Nicolas Maeterlinck

De Croo : télétravail, masques et une nouvelle vague de vaccinations "pour ne devoir fermer aucun secteur"

Le Premier ministre Alexander De Croo (photo) et le ministre fédéral de l'Emploi Pierre-Yves Dermagne étaient invités ce mardi à découvrir les coulisses de l'entreprise Sonaca à Gosselies (Charleroi). L'occasion pour l'industrie aéronautique de présenter ses technologies du futur qui s'inscrivent dans le plan de relance du gouvernement fédéral. A la veille du Comité de concertation avancé, le Premier ministre a indiqué à VRT NWS que "l’objectif est toujours de ne pas devoir fermer les entreprises, le secteur Horeca ni les écoles" en raison de la remontée rapide du nombre de contaminations au coronavirus et des hospitalisations.

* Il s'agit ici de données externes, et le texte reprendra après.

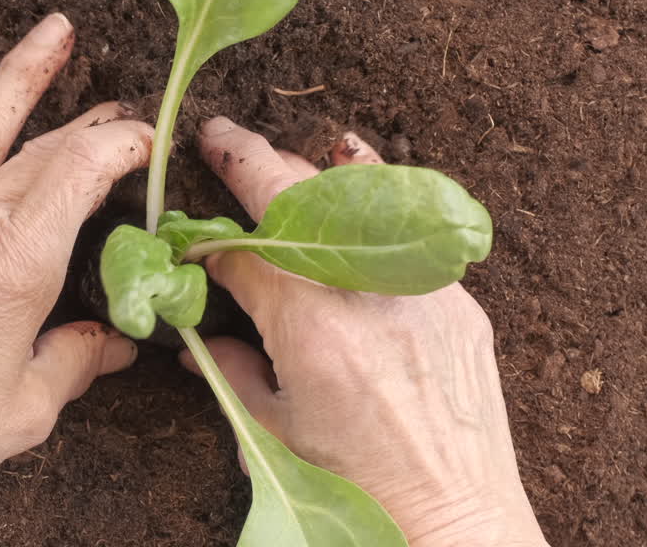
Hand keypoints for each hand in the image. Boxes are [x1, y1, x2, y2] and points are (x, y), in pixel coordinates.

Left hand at [0, 14, 152, 535]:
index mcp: (18, 264)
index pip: (83, 171)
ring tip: (55, 31)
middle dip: (87, 123)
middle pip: (40, 151)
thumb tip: (113, 342)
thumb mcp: (25, 410)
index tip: (143, 143)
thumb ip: (76, 362)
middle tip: (117, 107)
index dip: (122, 145)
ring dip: (19, 77)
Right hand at [183, 117, 548, 546]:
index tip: (189, 228)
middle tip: (221, 137)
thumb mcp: (273, 432)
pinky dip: (377, 200)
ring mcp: (421, 290)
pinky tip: (358, 176)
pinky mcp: (457, 301)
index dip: (208, 237)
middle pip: (298, 199)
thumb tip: (202, 342)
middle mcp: (368, 293)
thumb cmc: (357, 489)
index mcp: (311, 327)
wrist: (453, 519)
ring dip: (315, 169)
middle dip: (251, 161)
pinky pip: (408, 230)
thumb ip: (231, 372)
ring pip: (362, 198)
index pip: (244, 252)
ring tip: (284, 150)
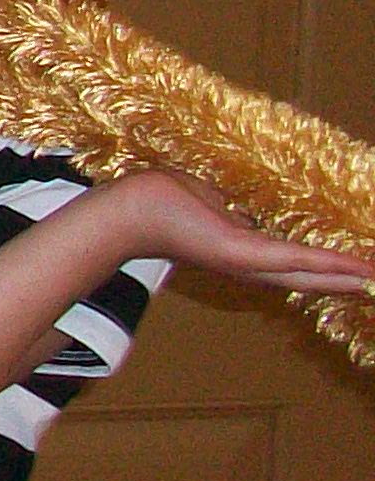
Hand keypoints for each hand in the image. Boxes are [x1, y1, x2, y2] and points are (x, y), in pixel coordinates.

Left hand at [110, 170, 374, 293]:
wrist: (128, 209)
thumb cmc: (163, 199)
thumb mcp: (212, 202)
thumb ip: (236, 211)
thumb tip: (247, 209)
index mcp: (242, 251)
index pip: (294, 263)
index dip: (328, 269)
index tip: (360, 271)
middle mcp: (248, 263)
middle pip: (309, 276)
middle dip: (345, 280)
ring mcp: (246, 261)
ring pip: (309, 273)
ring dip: (348, 277)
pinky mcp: (241, 253)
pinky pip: (296, 259)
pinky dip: (330, 266)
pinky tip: (359, 272)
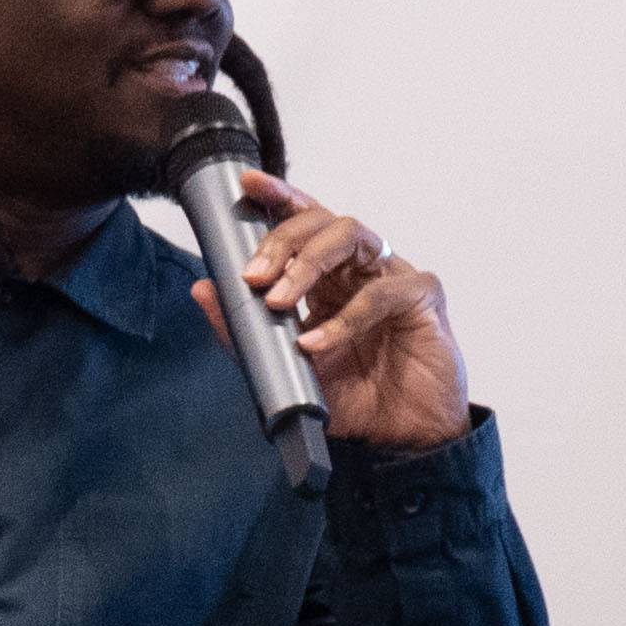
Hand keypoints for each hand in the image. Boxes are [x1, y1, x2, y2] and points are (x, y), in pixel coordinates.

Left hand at [195, 179, 471, 451]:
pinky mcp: (422, 298)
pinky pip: (380, 292)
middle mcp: (362, 267)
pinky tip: (316, 342)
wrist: (398, 439)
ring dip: (307, 263)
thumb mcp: (285, 366)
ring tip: (278, 300)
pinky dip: (344, 318)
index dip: (279, 198)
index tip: (246, 186)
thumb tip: (202, 288)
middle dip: (282, 241)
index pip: (305, 222)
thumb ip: (244, 330)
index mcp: (331, 275)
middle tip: (253, 275)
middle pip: (323, 221)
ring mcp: (394, 277)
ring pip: (352, 236)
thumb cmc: (353, 398)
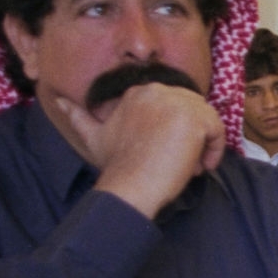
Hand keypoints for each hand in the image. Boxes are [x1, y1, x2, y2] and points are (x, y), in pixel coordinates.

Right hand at [54, 83, 224, 219]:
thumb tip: (60, 101)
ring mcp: (177, 104)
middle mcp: (157, 91)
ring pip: (208, 119)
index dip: (176, 130)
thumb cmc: (116, 166)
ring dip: (203, 145)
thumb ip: (79, 116)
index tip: (165, 152)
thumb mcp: (94, 136)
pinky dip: (214, 151)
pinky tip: (199, 167)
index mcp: (139, 92)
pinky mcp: (195, 120)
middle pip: (194, 109)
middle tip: (179, 162)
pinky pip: (218, 130)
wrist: (130, 186)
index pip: (176, 104)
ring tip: (189, 167)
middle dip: (192, 136)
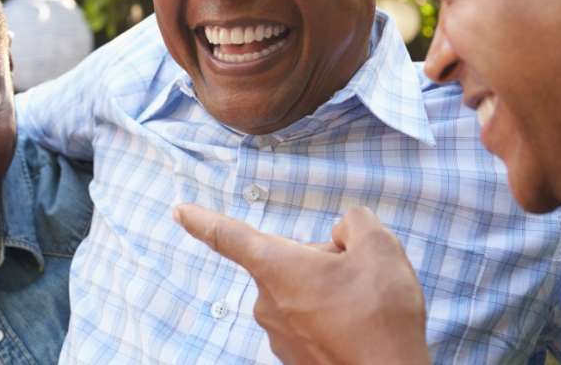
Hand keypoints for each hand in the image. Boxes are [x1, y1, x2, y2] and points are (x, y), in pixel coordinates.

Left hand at [173, 205, 431, 364]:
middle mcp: (268, 303)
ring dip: (330, 291)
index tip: (179, 210)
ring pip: (302, 292)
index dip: (202, 219)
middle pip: (289, 260)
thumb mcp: (378, 247)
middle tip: (359, 277)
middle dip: (322, 260)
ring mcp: (279, 336)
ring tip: (363, 310)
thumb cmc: (381, 319)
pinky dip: (333, 319)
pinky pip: (311, 322)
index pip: (228, 236)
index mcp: (276, 268)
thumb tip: (344, 232)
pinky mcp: (295, 360)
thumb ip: (354, 222)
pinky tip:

De Croo veut introduire des mesures de prévention supplémentaires et permettre à l’ensemble de la population de recevoir une 3e dose de vaccin. Il ne veut néanmoins pas aller jusqu’à l’obligation vaccinale pour tous les citoyens.

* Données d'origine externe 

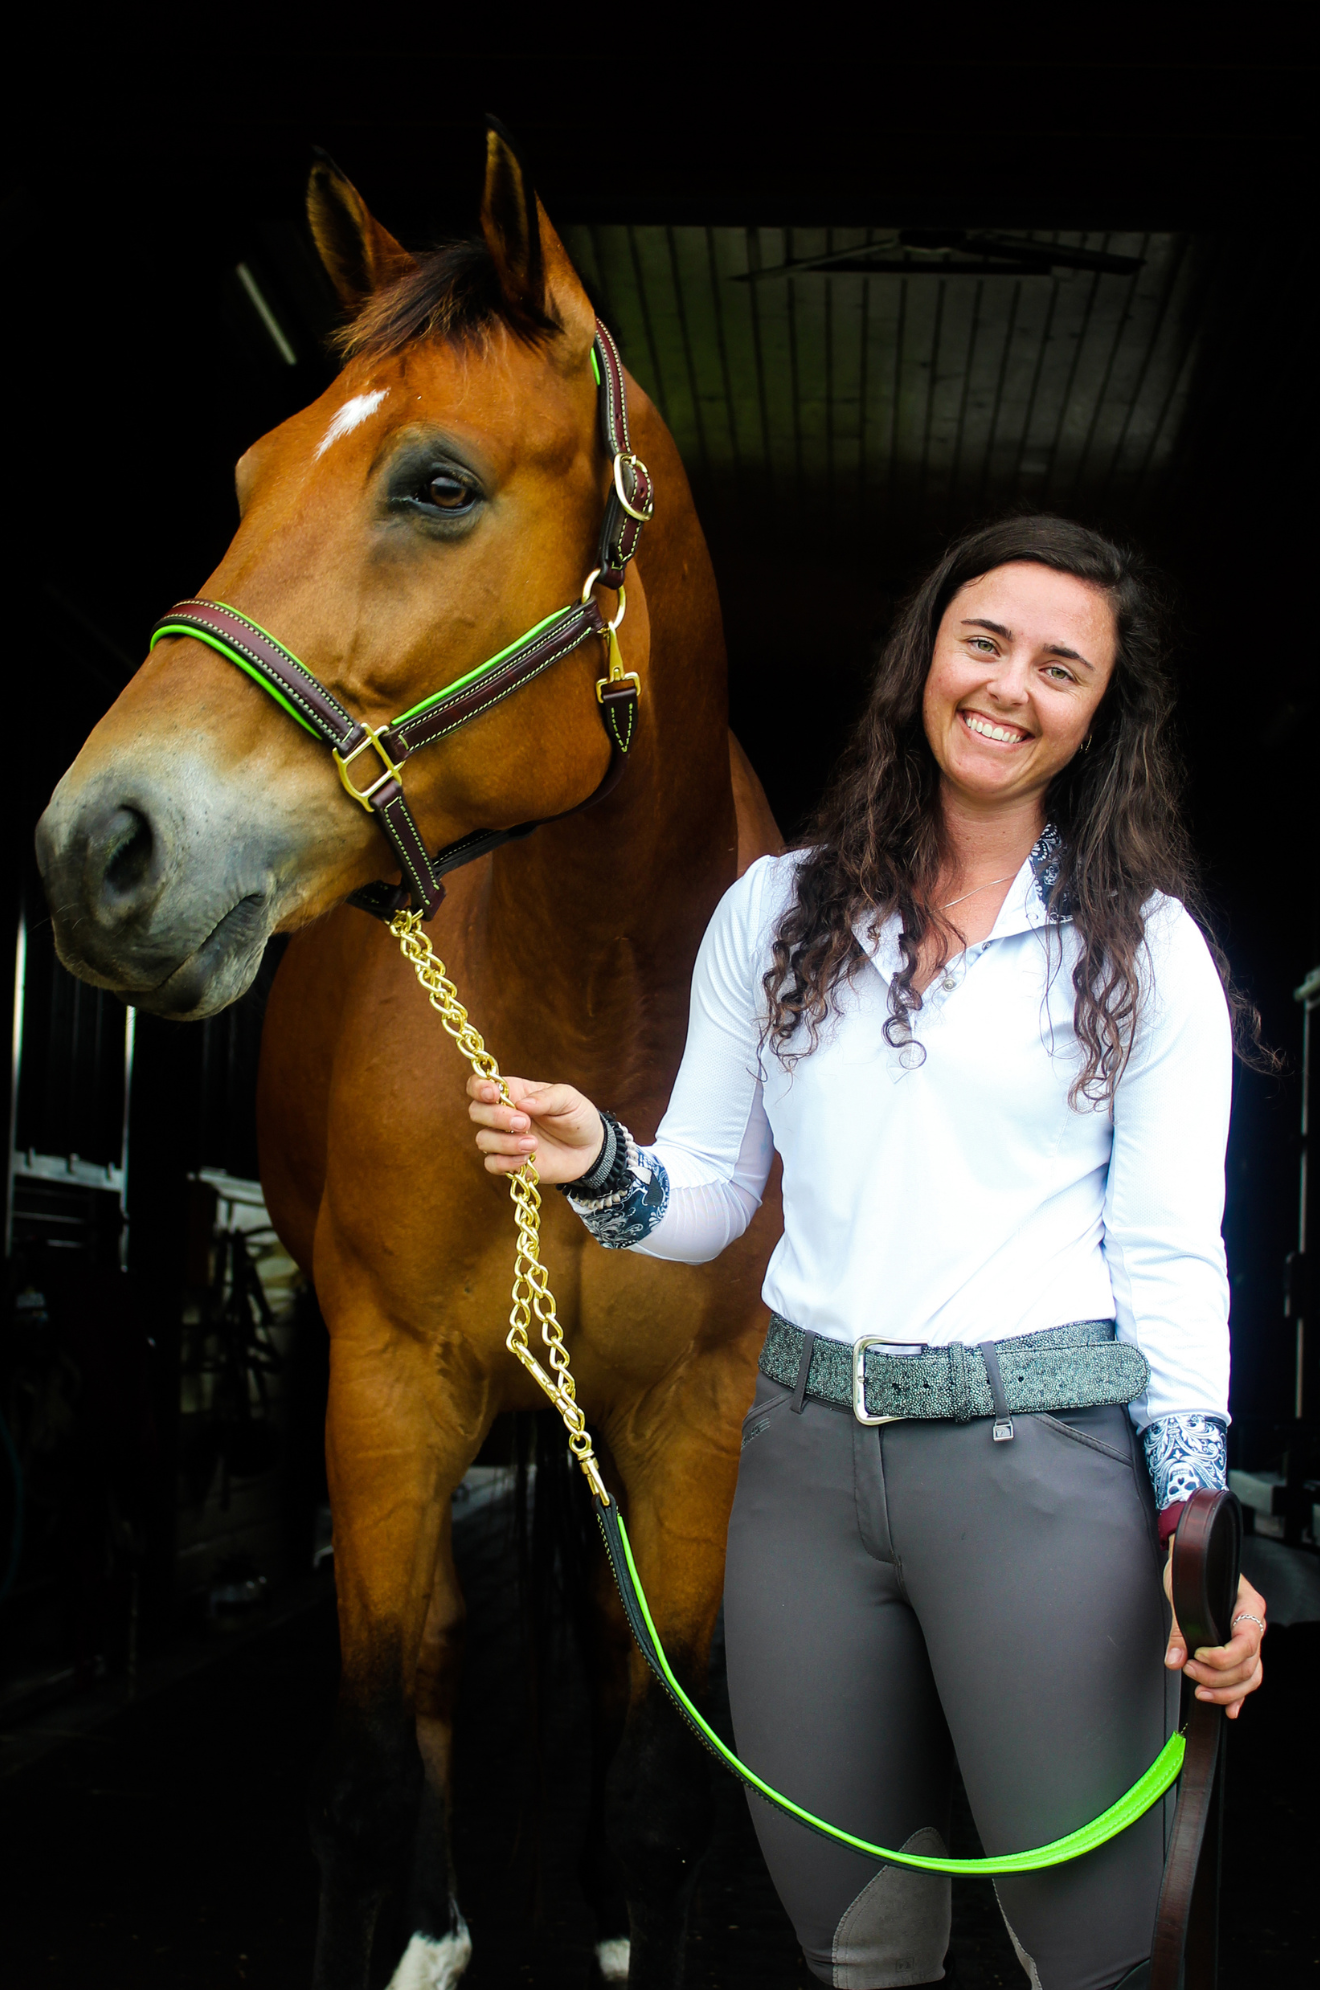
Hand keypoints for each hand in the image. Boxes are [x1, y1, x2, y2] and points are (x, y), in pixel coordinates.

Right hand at [466, 1074, 605, 1184]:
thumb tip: (522, 1103)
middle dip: (496, 1117)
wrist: (590, 1149)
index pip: (481, 1085)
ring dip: (505, 1142)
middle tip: (525, 1123)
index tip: (493, 1094)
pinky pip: (492, 1164)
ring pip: (483, 1139)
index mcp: (514, 1093)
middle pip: (476, 1111)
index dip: (479, 1087)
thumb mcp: (569, 1099)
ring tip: (533, 1144)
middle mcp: (503, 1115)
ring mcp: (505, 1140)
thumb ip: (546, 1097)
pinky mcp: (510, 1163)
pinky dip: (506, 1162)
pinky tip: (526, 1160)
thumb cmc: (577, 1116)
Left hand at [1163, 1558, 1265, 1718]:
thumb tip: (1174, 1661)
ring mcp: (1250, 1639)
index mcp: (1248, 1605)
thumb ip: (1181, 1629)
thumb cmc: (1192, 1568)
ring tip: (1200, 1693)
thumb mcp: (1183, 1592)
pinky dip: (1238, 1695)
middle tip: (1190, 1671)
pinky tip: (1229, 1709)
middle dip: (1218, 1676)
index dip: (1223, 1657)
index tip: (1198, 1656)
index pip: (1246, 1642)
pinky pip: (1248, 1678)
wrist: (1192, 1558)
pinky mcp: (1241, 1650)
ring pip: (1250, 1676)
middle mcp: (1254, 1623)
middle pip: (1247, 1664)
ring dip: (1226, 1691)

Le Premier ministre libéral plaide notamment en faveur de "mesures larges touchant divers secteurs". L’une des options est d’imposer davantage de télétravail, bien que les employeurs aient déjà exprimé leur mécontentement à ce sujet. "Il faut surtout éviter que les différents secteurs se montrent mutuellement du doigt", estime De Croo. Un avis que partage le ministre fédéral de l’Economie, Pierre-Yves Dermagne, qui espère qu’une mesure intermédiaire pourra réconcilier employeurs et experts de la santé.

"Les experts conseillent de repasser au télétravail imposé à temps plein, pour limiter un maximum la circulation du virus. Mais nous savons que c’est très difficile pour certaines entreprises. Nous allons donc proposer une mesure hybride : 3 à 4 jours de télétravail obligatoire, avec la possibilité de se rendre un peu en entreprise". Selon Dermagne, conseiller le télétravail n’est pas suffisant pour qu’il soit respecté, il faut l’imposer.

L'entreprise aéronautique Sonaca

Davantage de masques

Alexander De Croo opte pour le port plus généralisé du masque buccal, assorti d’une limitation des contacts entre les gens. "Le but reste de pouvoir garder ouverts les entreprises, l’Horeca et les écoles. On constate que le nombre de personnes hospitalisées augmente, mais la situation est sous contrôle grâce à la vaccination. Mais il s’agit de maintenir le contrôle tout l’hiver. Il faut donc ajouter une couche de précaution".

Pour le masque, le débat porte actuellement sur l’âge à partir duquel il doit être porté. "La proposition des experts de l’obliger dès l’âge de 9 ans ne fait pas consensus", reconnait Pierre-Yves Dermagne (photo). Son parti, le PS, et la N-VA notamment, ne veulent pas l’imposer aux jeunes enfants. Ils craignent l’impact négatif que cela pourrait avoir sur l’apprentissage et la vie scolaire de ces enfants.

Une rapide 3e dose de vaccin

Contrairement à la décision prise par le gouvernement fédéral d’imposer la vaccination au personnel des soins de santé, d’ici avril 2022, Alexander De Croo n’est pas partisan d’une obligation de vaccination pour l’ensemble de la population. "Je pense qu’il faut parvenir à convaincre les gens. Si vous êtes vacciné, vous courrez moins de risque d’être contaminé, de tomber malade, d’être hospitalisé. Ce n’est pas une protection parfaite, mais c’est encore toujours la meilleure qui soit", estime le Premier ministre.

Il craint en outre qu’une obligation vaccinale ait l’effet inverse que celui escompté et n’entraine certains citoyens à refuser catégoriquement la vaccination.

Le Premier ministre veut mener à bien l’administration d’une troisième dose de vaccin. "Il faut une nouvelle vague de vaccinations. Les centres de vaccination travaillent au rythme des livraisons. Mais celles-ci sont maintenant arrivées et l’administration des doses devrait donc pouvoir avancer plus rapidement", concluait Alexander De Croo au micro de VRT NWS.